Background: New marker-based criteria for the diagnosis of Alzheimer's disease (AD) were recently proposed. We describe their operational translation in 144 consecutive patients referred to our Memory Clinic.
Methods: Visual ratings of hippocampal atrophy and of cortical glucose hypometabolism in magnetic resonance imaging and positron emission tomography, and concentrations of total tau and Abeta1-42 in cerebrospinal fluid were assessed in 12 patients with subjective memory complaints (SMCs) (Mini-Mental State Examination [MMSE] score, 28.0 +/- 1.1 [mean +/- SD]), 37 with mild cognitive impairment (MCI) (MMSE, 25.1 +/- 3.6), 55 with AD (MMSE, 21.1 +/- 3.5), and 40 with non-AD dementia (MMSE, 21.6 +/- 5.5).

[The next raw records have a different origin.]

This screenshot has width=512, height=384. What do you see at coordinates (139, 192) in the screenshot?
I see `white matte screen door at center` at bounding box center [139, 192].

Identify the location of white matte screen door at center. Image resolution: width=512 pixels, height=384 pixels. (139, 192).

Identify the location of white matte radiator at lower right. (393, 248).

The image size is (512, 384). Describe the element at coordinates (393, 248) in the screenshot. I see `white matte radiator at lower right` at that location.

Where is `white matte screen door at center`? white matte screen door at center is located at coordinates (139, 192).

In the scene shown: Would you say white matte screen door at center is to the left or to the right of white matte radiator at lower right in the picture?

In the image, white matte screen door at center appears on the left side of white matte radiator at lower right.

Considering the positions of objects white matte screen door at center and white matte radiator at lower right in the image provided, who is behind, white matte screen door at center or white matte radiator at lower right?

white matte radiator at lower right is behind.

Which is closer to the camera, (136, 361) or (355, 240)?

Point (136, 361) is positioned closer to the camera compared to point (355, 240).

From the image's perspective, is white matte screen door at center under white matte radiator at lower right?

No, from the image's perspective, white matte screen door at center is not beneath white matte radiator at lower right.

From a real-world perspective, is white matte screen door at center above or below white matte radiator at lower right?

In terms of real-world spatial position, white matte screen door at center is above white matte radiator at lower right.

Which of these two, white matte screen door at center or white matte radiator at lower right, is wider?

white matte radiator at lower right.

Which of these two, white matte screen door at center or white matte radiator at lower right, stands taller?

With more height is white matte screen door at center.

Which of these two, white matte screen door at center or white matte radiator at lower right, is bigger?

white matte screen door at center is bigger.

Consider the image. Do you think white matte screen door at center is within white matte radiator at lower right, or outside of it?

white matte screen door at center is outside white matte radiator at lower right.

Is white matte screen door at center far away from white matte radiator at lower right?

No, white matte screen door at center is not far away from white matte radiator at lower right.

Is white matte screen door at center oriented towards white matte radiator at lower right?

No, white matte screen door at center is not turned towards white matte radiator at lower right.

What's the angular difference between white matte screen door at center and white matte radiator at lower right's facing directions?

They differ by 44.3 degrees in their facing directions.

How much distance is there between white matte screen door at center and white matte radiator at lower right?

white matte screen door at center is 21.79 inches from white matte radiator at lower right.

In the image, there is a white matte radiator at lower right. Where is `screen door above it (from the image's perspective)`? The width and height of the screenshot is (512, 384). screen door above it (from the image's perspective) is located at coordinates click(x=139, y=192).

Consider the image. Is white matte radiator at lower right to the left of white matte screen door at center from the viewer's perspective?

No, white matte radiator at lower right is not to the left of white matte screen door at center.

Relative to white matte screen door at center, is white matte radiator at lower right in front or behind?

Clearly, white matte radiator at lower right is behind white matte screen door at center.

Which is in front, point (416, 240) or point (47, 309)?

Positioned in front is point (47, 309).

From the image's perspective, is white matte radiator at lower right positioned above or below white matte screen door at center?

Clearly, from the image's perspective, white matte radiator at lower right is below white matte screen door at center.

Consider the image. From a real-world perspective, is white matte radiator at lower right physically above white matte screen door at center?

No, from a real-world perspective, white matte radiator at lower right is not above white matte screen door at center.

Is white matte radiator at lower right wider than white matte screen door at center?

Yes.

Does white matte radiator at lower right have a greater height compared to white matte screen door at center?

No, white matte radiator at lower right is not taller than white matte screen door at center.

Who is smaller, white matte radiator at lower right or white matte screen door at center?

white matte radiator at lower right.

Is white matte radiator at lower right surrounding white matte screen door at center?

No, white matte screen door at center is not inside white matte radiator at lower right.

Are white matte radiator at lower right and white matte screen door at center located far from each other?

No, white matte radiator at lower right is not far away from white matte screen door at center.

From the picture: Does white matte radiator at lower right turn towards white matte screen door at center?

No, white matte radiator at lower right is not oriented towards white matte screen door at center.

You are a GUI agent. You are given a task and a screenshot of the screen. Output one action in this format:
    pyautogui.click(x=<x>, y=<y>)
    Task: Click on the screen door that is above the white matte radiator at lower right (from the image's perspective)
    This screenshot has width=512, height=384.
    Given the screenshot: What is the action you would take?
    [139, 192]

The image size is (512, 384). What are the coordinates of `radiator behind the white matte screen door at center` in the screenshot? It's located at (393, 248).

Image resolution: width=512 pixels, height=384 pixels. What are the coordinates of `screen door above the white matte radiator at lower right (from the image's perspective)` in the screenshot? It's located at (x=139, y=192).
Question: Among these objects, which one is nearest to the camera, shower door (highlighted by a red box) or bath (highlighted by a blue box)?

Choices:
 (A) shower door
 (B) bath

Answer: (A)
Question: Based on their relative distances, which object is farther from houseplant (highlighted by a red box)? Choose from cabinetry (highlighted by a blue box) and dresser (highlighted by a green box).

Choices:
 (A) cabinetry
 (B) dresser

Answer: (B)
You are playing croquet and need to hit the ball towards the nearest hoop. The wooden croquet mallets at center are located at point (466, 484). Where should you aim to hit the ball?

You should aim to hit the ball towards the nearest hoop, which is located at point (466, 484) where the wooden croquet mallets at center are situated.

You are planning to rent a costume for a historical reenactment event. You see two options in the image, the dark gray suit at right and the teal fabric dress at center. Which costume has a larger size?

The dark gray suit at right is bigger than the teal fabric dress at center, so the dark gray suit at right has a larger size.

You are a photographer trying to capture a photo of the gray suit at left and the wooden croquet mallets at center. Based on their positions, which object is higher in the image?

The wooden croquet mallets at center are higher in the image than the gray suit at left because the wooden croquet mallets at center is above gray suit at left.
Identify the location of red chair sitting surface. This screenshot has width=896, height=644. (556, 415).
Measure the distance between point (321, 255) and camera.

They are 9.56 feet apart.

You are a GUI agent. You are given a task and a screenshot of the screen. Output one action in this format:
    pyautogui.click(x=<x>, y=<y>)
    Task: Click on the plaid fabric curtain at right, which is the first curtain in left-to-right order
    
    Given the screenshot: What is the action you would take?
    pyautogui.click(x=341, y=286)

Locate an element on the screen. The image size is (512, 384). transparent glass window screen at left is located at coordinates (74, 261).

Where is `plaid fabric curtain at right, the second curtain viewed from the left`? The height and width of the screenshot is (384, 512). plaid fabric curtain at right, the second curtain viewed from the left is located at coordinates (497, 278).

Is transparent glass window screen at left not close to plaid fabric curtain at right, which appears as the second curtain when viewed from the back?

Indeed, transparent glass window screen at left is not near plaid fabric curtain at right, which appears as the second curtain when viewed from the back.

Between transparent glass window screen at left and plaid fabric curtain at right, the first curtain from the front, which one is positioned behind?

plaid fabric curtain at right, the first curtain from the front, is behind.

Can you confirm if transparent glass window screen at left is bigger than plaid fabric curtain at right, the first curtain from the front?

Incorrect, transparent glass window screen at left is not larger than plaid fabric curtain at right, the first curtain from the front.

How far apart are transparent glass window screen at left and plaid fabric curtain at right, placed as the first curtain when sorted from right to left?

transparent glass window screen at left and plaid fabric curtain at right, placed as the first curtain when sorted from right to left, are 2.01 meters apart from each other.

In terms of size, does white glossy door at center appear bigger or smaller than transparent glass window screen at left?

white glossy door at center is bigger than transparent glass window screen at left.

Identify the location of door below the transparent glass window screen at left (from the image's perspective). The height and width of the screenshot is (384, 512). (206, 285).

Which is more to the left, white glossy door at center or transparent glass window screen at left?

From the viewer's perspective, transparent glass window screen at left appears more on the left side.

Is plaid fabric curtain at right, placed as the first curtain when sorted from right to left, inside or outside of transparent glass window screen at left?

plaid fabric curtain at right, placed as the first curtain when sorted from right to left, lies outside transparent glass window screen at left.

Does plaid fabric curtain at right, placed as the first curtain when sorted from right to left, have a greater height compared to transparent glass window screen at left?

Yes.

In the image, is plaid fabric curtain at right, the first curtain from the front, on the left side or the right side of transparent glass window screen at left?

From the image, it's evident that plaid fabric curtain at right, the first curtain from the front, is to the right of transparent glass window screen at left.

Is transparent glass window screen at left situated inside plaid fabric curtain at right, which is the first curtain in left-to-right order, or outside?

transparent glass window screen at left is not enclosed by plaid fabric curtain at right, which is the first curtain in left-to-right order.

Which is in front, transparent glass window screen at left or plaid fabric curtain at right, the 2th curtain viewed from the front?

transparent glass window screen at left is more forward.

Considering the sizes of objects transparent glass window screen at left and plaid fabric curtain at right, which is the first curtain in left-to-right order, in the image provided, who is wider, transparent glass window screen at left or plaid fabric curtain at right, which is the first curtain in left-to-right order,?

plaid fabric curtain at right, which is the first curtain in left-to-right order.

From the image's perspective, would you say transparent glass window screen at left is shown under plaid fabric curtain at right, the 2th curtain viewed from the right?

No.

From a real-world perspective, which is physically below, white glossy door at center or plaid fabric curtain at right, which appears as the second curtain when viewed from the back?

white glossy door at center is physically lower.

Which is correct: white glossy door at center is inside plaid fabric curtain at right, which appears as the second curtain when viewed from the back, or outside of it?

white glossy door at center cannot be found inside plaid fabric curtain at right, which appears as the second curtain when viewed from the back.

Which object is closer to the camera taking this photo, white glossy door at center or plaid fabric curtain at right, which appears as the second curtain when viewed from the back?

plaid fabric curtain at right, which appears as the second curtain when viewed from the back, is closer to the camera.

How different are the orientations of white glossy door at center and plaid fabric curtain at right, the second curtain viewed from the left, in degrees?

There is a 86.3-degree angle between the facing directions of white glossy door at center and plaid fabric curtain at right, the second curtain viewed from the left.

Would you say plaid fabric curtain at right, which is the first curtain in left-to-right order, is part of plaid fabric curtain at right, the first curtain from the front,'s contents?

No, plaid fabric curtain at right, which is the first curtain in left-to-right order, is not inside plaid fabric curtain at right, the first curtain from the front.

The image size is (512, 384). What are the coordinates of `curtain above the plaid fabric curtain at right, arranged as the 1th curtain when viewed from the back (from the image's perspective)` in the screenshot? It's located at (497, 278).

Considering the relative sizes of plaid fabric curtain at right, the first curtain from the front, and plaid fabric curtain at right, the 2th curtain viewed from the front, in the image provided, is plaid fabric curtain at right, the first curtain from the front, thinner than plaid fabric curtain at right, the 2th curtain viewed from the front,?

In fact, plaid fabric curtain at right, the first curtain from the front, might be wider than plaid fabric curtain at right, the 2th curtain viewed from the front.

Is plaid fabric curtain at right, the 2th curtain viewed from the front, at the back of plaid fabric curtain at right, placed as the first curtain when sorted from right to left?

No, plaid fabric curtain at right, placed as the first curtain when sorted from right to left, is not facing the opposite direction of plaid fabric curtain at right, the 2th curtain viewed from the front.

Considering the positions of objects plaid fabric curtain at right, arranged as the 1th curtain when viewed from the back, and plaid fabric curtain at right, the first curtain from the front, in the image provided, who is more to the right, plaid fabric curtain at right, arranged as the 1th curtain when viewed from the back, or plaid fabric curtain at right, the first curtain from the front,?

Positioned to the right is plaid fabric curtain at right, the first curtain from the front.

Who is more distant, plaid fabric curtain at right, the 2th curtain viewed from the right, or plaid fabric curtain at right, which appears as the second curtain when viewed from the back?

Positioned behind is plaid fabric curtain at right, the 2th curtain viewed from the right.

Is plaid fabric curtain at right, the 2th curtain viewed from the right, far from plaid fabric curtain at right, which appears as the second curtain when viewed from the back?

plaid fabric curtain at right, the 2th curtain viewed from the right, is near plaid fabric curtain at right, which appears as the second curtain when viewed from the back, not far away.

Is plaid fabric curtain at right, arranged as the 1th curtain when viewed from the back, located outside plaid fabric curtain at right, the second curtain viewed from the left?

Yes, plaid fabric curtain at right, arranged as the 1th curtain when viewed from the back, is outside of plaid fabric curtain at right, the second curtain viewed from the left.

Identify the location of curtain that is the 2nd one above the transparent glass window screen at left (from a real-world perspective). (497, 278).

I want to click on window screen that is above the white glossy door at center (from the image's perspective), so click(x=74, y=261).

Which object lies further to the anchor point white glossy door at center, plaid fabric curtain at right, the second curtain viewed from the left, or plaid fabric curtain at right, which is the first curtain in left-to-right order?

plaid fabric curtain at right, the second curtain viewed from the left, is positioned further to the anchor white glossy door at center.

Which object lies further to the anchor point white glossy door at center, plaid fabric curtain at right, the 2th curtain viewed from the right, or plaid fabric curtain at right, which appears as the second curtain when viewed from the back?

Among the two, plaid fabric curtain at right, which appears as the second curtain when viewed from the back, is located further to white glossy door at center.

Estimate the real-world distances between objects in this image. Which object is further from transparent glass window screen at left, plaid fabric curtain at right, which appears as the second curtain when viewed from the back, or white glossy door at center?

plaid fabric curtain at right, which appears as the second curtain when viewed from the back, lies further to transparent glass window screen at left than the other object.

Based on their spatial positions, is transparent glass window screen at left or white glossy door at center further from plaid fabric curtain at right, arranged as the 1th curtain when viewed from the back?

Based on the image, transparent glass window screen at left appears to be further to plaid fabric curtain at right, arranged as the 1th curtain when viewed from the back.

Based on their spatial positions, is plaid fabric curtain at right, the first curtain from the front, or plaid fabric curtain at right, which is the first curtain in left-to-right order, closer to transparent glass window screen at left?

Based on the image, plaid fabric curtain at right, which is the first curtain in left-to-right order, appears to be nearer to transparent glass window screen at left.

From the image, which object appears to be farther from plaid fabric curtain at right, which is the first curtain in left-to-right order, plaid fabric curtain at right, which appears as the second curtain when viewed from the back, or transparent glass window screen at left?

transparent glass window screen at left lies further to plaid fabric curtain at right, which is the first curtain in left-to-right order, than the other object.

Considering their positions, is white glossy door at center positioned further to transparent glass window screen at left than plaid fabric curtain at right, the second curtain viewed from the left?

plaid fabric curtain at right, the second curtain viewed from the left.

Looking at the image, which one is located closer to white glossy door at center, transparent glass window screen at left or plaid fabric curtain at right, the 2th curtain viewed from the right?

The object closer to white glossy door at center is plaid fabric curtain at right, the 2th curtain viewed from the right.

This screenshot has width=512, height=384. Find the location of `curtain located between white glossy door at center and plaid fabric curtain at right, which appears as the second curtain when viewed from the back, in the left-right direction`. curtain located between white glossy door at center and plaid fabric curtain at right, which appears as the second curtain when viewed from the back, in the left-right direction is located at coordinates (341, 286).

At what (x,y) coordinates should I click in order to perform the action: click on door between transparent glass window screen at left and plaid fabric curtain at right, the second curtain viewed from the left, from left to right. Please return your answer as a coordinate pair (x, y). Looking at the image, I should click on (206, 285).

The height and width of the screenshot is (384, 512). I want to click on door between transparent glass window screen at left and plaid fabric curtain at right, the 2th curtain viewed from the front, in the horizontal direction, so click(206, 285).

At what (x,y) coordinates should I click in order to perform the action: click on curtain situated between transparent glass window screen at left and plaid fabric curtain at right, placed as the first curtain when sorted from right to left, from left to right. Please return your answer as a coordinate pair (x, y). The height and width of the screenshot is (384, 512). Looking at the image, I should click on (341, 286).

Results: The sensitivity for AD of each individual biomarker was higher (65% to 87%) than for MCI (18% to 50%). Each biomarker's specificity for SMC and non-AD dementias was good to moderate (83% and 53%). Positivity for at least one marker increased the probability 38 times of belonging to the AD group (P < 0.0001).
Conclusion: The new diagnostic criteria can be operationalized in clinical routines, but longitudinal studies of MCI patients will need to assess the criteria's prognostic value.